_PROVIDED ENTRIES:_
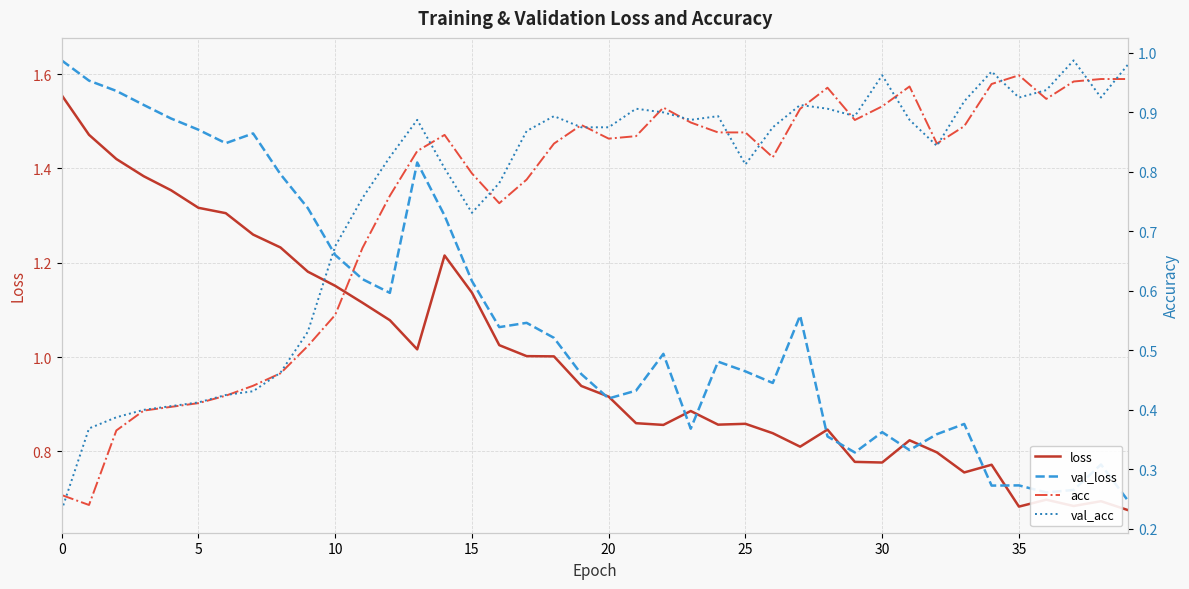

What is the value of the acc point at the 25th from the left?

0.9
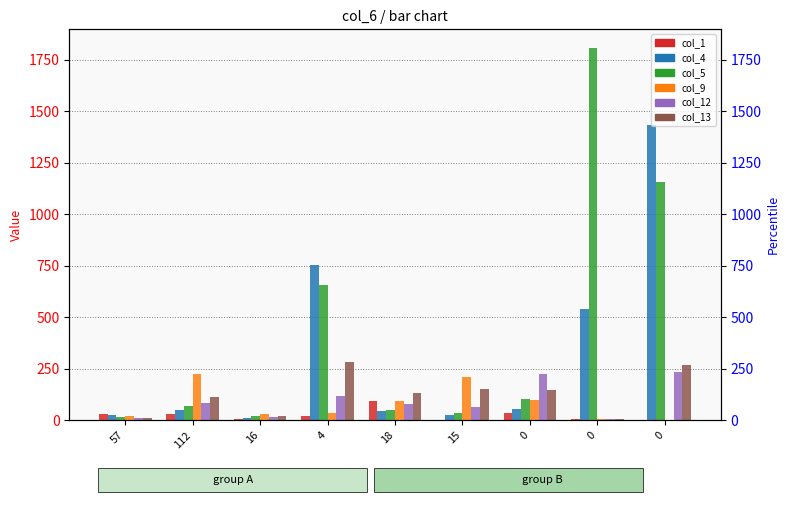

True or false: col_5 has a value of 47 at 112.

False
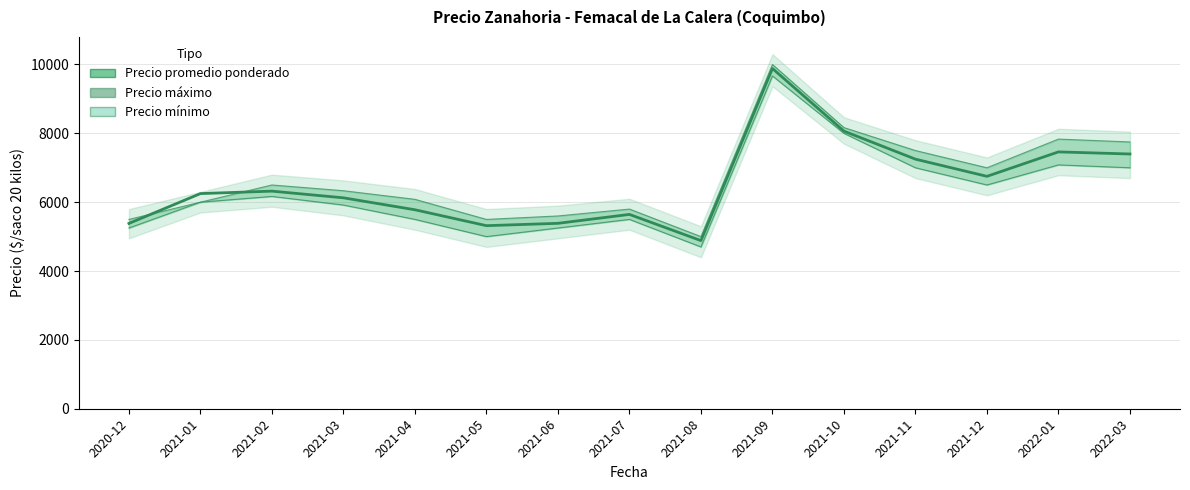

What is the label of the 2nd point from the right?

2022-01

_WHAT IS EXPECTED:_
Copy out all of the records above word for word, leaving out the pictures.

_OUTPUT FOR THIS EXERCISE:_
What is the value of the acc point at the 25th from the left?

0.9

True or false: col_5 has a value of 47 at 112.

False

What is the label of the 2nd point from the right?

2022-01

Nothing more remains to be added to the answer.